» **Records from a data collection**:
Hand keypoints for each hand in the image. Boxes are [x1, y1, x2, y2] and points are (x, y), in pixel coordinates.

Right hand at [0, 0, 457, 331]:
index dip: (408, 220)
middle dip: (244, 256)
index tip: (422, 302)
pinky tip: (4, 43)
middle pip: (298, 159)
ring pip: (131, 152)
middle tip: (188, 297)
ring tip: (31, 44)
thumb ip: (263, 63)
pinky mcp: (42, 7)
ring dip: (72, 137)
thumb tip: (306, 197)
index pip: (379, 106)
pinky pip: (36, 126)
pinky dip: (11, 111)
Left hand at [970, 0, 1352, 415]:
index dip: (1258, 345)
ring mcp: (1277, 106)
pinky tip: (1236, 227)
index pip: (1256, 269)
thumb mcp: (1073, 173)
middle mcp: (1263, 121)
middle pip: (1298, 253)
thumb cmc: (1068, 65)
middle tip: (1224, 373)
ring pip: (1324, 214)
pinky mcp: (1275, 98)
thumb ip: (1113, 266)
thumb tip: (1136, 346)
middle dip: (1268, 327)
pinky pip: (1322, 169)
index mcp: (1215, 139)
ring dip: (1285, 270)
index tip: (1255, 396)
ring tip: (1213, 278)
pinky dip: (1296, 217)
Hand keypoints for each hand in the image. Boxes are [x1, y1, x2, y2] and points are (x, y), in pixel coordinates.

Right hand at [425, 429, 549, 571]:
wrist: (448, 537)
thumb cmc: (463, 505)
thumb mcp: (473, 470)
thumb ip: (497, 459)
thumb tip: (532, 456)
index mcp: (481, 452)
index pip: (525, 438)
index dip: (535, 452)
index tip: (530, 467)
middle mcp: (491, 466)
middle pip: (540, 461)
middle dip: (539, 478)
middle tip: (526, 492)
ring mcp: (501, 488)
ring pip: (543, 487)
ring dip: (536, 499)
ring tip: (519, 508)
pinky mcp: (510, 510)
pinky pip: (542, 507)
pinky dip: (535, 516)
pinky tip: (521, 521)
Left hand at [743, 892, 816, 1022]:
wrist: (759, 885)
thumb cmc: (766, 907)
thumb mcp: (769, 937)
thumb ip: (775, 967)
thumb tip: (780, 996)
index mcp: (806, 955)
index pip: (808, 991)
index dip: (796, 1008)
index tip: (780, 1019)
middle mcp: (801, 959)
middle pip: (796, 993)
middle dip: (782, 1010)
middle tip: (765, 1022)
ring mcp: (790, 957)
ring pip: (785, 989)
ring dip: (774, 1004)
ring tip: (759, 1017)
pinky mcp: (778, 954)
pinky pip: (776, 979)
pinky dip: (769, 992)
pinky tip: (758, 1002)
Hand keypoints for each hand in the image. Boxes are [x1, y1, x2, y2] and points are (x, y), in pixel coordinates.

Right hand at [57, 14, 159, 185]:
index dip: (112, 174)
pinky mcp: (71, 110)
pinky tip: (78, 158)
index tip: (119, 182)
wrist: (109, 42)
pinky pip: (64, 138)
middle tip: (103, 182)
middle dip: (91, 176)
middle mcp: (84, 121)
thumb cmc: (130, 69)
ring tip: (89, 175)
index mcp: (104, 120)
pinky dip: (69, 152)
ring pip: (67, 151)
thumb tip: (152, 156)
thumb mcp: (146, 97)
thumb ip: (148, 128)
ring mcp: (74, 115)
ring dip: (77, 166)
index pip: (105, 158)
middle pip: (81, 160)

» **WHAT YOU HAVE TO DO**: Among the entries above, the lines between the ones containing "pinky pip: (36, 126)" and "wrist: (448, 537)", inclusive, are to be transcribed exactly. No other line is to be given.

» **SOLUTION TO THE EXERCISE**:
pinky pip: (36, 126)
pinky dip: (11, 111)
Left hand at [970, 0, 1352, 415]:
index dip: (1258, 345)
ring mcp: (1277, 106)
pinky tip: (1236, 227)
index pip: (1256, 269)
thumb mcp: (1073, 173)
middle mcp: (1263, 121)
middle pip: (1298, 253)
thumb cmc: (1068, 65)
middle tip: (1224, 373)
ring pip: (1324, 214)
pinky mcp: (1275, 98)
thumb ip: (1113, 266)
thumb tip: (1136, 346)
middle dip: (1268, 327)
pinky pip: (1322, 169)
index mcp: (1215, 139)
ring dip: (1285, 270)
index tip: (1255, 396)
ring tip: (1213, 278)
pinky dip: (1296, 217)
Hand keypoints for each hand in the image. Boxes are [x1, y1, x2, y2] and points are (x, y), in pixel coordinates.

Right hand at [425, 429, 549, 571]:
wrist: (448, 537)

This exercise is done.